Dengan demikian, pengertian/definisi pinjam-meminjam menurut Pasal 1754 KUHPerdata adalah suatu perjanjian dengan mana pihak yang satu memberikan kepada pihak yang lain suatu jumlah tertentu barang-barang yang habis karena pemakaian, dengan syarat bahwa pihak yang terakhir ini akan mengembalikan sejumlah uang yang sama dengan jenis dan mutu yang sama pula. Mengacu pada bunyi pasal KUHPerdata tersebut, maka utang yang sudah berlangsung lama pun masih tetap dapat ditagih
Hapusnya perikatan diatur pada Pasal 1381 KUHPerdata, adalah sebagai berikut:
karena pembayaran;
karena penawaran pembayaran tunai, diikuti dengan penyimpanan atau penitipan;
karena pembaruan utang; karena perjumpaan utang atau kompensasi;
karena percampuran utang; karena pembebasan utang; karena musnahnya barang yang terutang; karena kebatalan atau pembatalan;
karena berlakunya suatu syarat pembatalan, yang diatur dalam Bab I buku ini; dan
karena lewat waktu, yang akan diatur dalam suatu bab sendiri.

---

**Tugas Anda**
1. Dalam teks tentang pinjam-meminjam, pasal KUHPerdata manakah yang mengatur hapusnya perikatan?
2. Silakan lanjutkan teks tentang pinjam-meminjam dan hapusnya perikatan dari kalimat terakhirnya.
Catatan-catatan di bawah tidak diperlukan.

**Cuplikan Data**
---

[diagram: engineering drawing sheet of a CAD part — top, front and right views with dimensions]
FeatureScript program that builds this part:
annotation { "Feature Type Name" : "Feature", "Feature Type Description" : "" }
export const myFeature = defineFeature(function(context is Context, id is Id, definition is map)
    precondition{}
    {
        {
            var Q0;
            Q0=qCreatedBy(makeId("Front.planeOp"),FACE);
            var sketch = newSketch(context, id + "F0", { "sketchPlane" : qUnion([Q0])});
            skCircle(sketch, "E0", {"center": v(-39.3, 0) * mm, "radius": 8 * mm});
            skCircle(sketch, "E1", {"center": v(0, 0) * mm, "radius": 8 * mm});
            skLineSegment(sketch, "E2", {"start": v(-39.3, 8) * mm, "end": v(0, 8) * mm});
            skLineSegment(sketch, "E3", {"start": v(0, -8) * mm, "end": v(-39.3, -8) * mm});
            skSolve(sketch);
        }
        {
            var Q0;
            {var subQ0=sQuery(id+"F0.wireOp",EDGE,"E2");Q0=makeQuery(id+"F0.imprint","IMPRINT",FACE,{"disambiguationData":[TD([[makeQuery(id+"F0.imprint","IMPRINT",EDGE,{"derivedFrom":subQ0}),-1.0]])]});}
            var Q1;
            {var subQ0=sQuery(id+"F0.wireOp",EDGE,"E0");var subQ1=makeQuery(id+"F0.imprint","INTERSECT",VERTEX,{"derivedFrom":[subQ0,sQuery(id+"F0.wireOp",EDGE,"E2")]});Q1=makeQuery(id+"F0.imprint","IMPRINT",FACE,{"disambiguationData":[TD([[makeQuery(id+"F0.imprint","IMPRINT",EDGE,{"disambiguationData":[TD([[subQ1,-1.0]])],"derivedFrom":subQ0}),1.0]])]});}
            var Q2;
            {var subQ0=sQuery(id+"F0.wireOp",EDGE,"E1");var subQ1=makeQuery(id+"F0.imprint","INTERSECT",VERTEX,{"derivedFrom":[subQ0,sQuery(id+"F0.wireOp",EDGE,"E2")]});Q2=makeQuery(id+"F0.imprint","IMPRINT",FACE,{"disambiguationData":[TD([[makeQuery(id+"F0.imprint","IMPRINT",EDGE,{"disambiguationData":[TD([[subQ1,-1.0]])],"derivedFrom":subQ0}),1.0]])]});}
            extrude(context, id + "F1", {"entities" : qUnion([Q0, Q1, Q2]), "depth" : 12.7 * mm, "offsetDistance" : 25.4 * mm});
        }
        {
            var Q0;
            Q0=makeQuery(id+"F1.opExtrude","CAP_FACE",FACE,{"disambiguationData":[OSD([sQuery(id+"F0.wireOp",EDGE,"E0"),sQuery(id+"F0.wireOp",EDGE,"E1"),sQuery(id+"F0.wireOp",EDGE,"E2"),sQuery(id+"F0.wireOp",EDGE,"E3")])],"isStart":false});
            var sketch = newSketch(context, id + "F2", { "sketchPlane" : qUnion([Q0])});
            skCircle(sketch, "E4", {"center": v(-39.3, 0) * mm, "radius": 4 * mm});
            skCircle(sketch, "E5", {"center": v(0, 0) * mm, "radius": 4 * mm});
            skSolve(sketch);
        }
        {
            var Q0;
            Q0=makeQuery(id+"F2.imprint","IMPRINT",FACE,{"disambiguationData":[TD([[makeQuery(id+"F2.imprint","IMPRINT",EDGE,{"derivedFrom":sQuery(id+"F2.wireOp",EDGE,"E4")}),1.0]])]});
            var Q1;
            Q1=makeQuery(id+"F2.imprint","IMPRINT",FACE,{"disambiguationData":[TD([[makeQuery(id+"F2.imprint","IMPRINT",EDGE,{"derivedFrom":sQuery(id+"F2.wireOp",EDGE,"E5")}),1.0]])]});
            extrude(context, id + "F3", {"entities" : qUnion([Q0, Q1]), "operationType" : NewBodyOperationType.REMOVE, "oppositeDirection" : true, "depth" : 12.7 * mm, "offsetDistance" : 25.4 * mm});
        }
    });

---

**Hasil Latihan**
1. Pasal 1381 KUHPerdata.

2.
Utang Piutang dan HAM Berdasarkan Pasal 19 ayat (2) Undang-Undang No. 39 Tahun 1999 tentang HAM telah mengatur sebagai berikut:
"Tidak seorangpun atas putusan pengadilan boleh dipidana penjara atau kurungan berdasarkan atas alasan ketidakmampuan untuk memenuhi suatu kewajiban dalam perjanjian utang piutang"
Ini berarti, dari sisi hak asasi manusia, maka pengadilan tidak boleh memidanakan seseorang karena ketidakmampuannya membayar utang.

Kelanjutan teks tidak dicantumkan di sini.